The issue first arose when hackers released Wiggins’ medical records showing he had received TUEs.
That led to criticism of Team Sky, who were accused of exploiting the system for sporting gains – ex-Team Sky and British Cycling coach Shane Sutton told the BBC last month that TUEs may have been used to “find the gains” but insisted he and his riders “never crossed the line”.
“I’ve said many times before I don’t think anyone should be surprised when a professional sports team pushes the rules right to the very limit,” Cookson said.
“That’s what professional sports teams do – you see it in football, you see it in Formula One and so on.
“That’s essentially I think what’s happened here; in terms of the structures that were in place at the time, the rules were abided by.”
Cookson, who said that rules over TUE usage were tightened during his presidency, now wants the sport of cycling to move forward.
“I think that there is a separate argument about TUEs” he said. “Are they a good thing or not? If you want my view I think they should be allowed but if they are allowed then the rider doesn’t compete for a limited period of time.
“That’s not the rules at the moment. The World Anti Doping Agency (Wada) has looked at the rules time and time again every year and kept the TUE system. It’s fit for purpose in their view and sports have to abide by the rules.

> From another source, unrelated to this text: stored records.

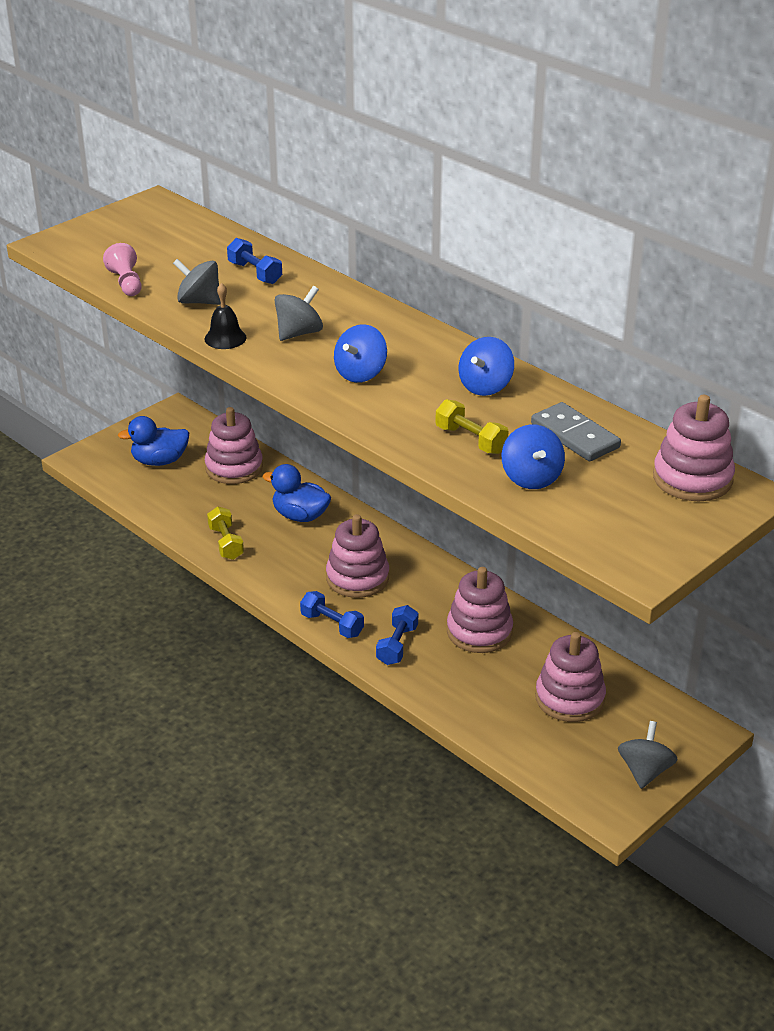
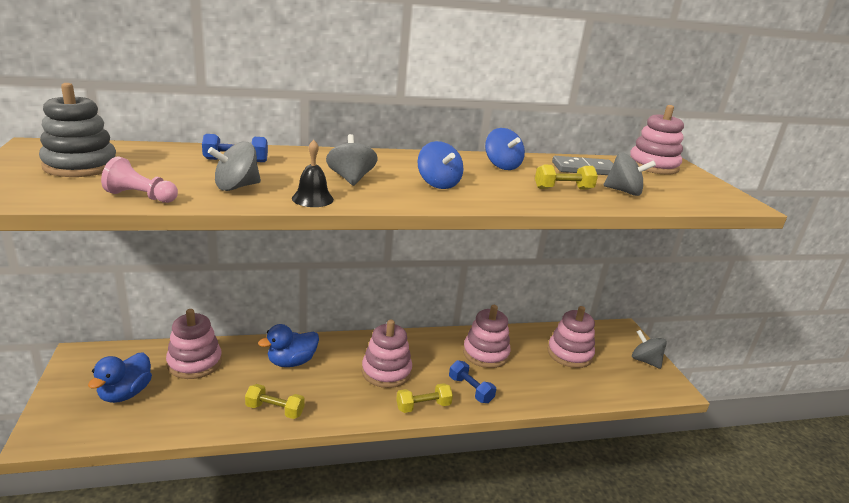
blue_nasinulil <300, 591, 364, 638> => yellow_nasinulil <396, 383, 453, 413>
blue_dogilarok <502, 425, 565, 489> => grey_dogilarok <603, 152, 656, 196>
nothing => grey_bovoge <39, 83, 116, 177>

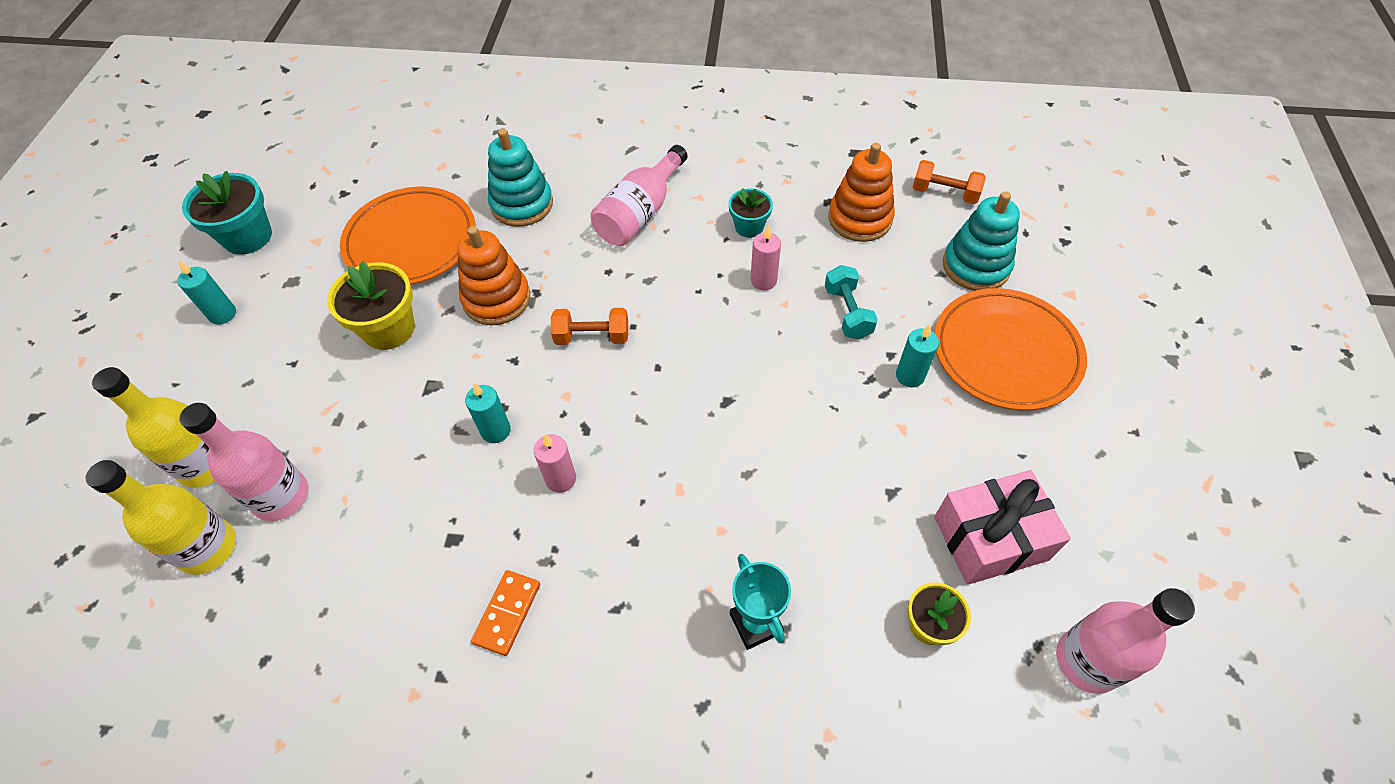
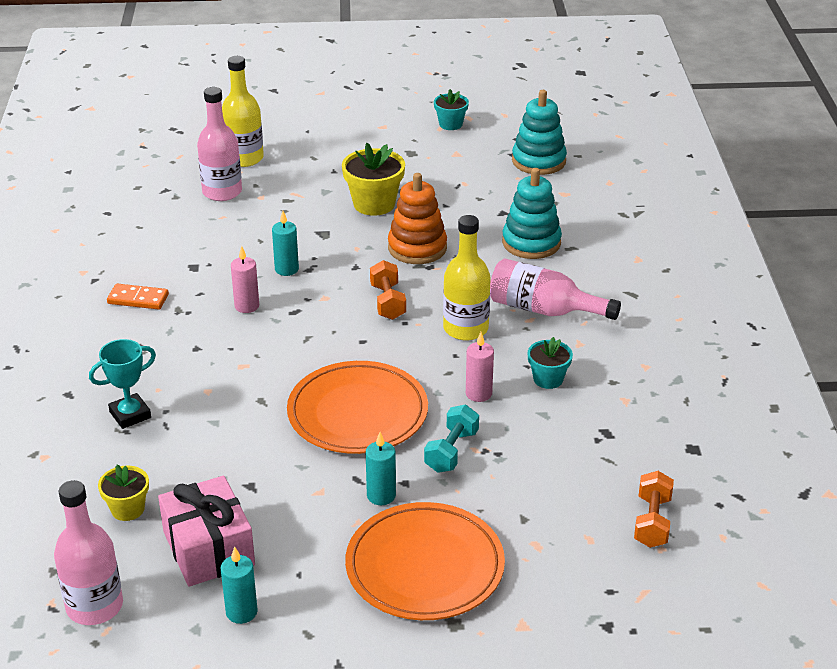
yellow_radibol <85, 460, 236, 575> => yellow_radibol <443, 215, 491, 340>, moved
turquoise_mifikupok <177, 261, 236, 325> => turquoise_mifikupok <221, 546, 258, 624>, moved
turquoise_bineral <182, 171, 272, 255> => turquoise_bineral <434, 89, 469, 130>, x0.61
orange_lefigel <340, 187, 476, 285> => orange_lefigel <287, 361, 428, 454>, moved
turquoise_nasinulil <825, 265, 878, 339> => turquoise_nasinulil <424, 405, 479, 473>, 45 degrees counterclockwise
orange_bovoge <828, 143, 895, 242> => nothing
turquoise_bovoge <943, 191, 1020, 291> => turquoise_bovoge <512, 90, 567, 175>, moved

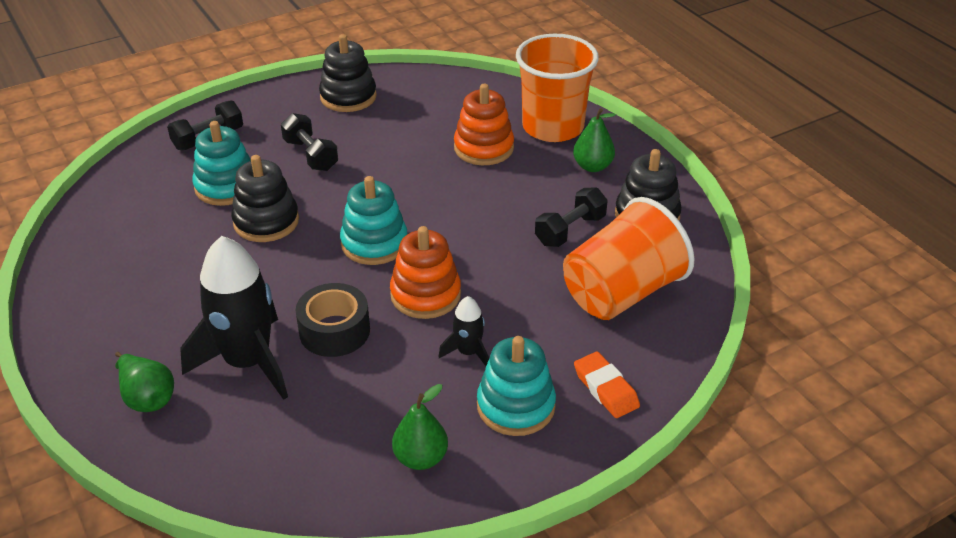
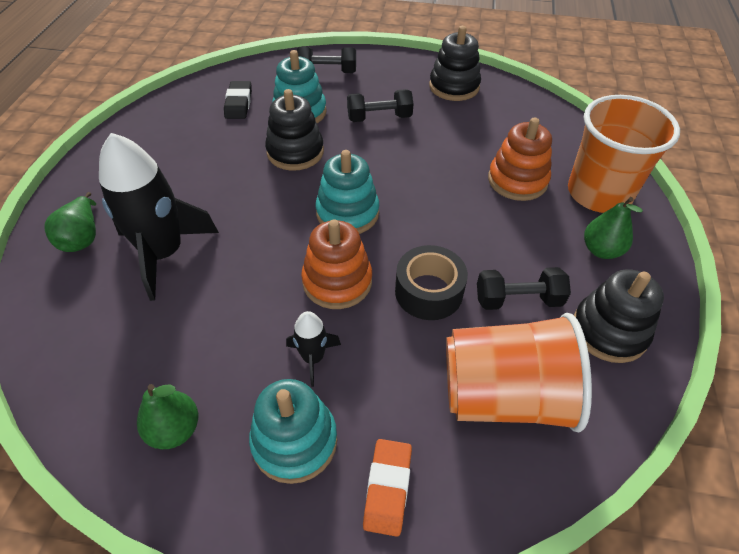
black_nasinulil <281, 113, 338, 171> => black_nasinulil <347, 89, 414, 122>, 75 degrees clockwise
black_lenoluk <296, 283, 370, 357> => black_lenoluk <395, 245, 468, 320>, moved
nothing => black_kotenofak <224, 81, 252, 119>

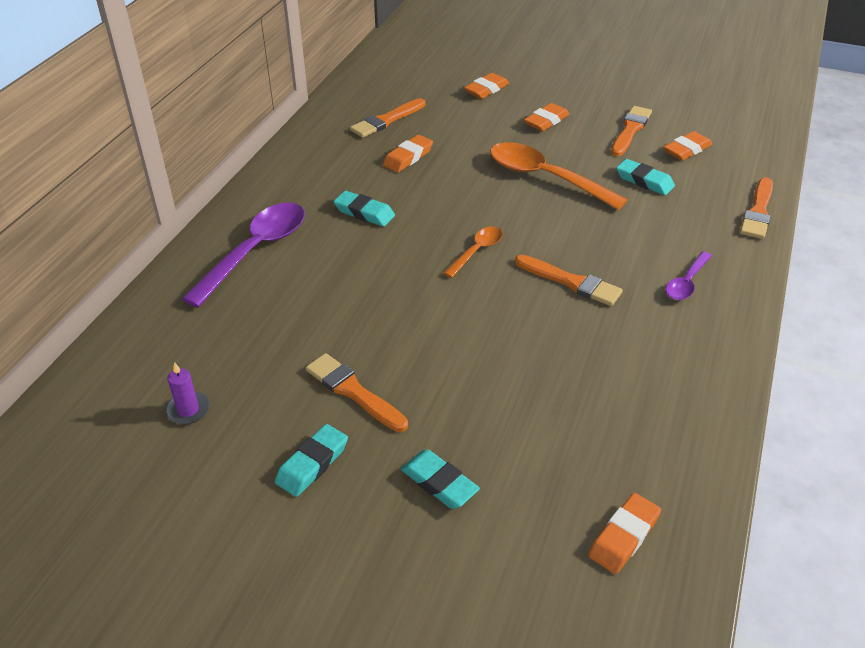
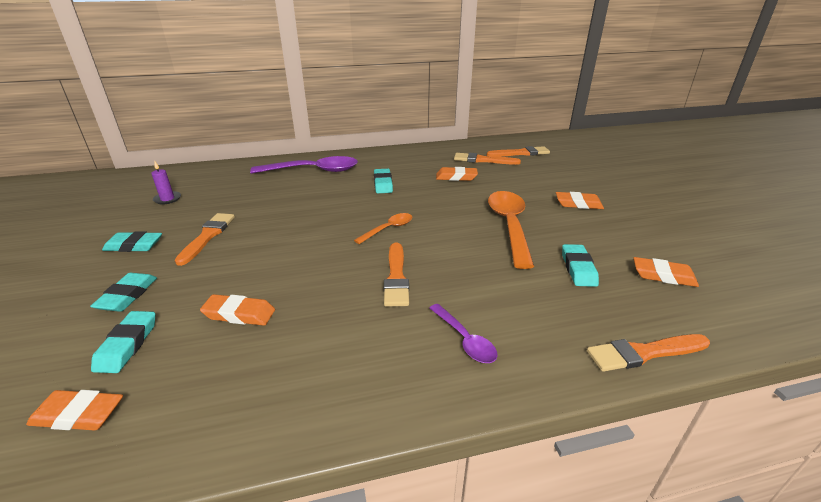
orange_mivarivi <443, 227, 503, 278> => orange_mivarivi <354, 213, 413, 244>, 45 degrees counterclockwise
orange_kotenofak <464, 73, 509, 99> => orange_kotenofak <200, 294, 275, 326>, moved
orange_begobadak <611, 106, 652, 156> => orange_begobadak <487, 146, 550, 157>, moved
purple_mivarivi <666, 251, 712, 300> => purple_mivarivi <429, 304, 498, 363>, 120 degrees counterclockwise
nothing => turquoise_kotenofak <91, 311, 155, 373>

“We did tighten the rules up on how TUEs were issued and that’s resulted in far fewer being issued. I think that’s a good thing.”
I didn’t expect to lose ‘strange’ election
Cookson’s presidency of the UCI ended when he lost an election to Frenchman David Lappartient, who accused him of failing to stay informed about the issues facing British Cycling, in September.
The Lancashire-born OBE recipient, who was British Cycling president between 1997 and 2013, was beaten by 37 votes to eight in the contest to lead world cycling’s governing body.
“Obviously I was very disappointed at the outcome of the votes,” he said.
“Politics is a brutal game sometimes and it’s difficult to analyse. We’ve seen some strange results in all sorts of elections in recent years; from my point of view that was another strange result.
“It wasn’t one I was expecting but in politics you have to live and go on and find other things to do. My life will be less stressful and more enjoyable and I’ll be able to spend more time riding my bike, so I’m a happy man.”
‘I want to lift women’s cycling’
Speaking at an event on Tuesday to launch the 2018 Tour de Yorskhire, Cookson also spoke of his plans to “lift the paradigm” of women’s cycling.
Next May’s Tour de Yorkshire will feature a two-day women’s race.
“It’s going to be a really great race,” said Cookson. “I’m looking forward to doing some interesting things for the future. One of them is to put together a women’s team, a very high-level thing. I want to try to lift the whole paradigm of women’s cycling.
“It’s something I started doing at the UCI and I want to do more of it now with a hands-on approach to a team in the future.
“From 2019 the UCI is going to insist on having two levels of teams for women in the same way there are three for men.
“There will be a new level of women’s world tour teams and they will have to adhere to higher standards, better funding, proper salaries and so on and that’s something I want to do with a team based in the UK.”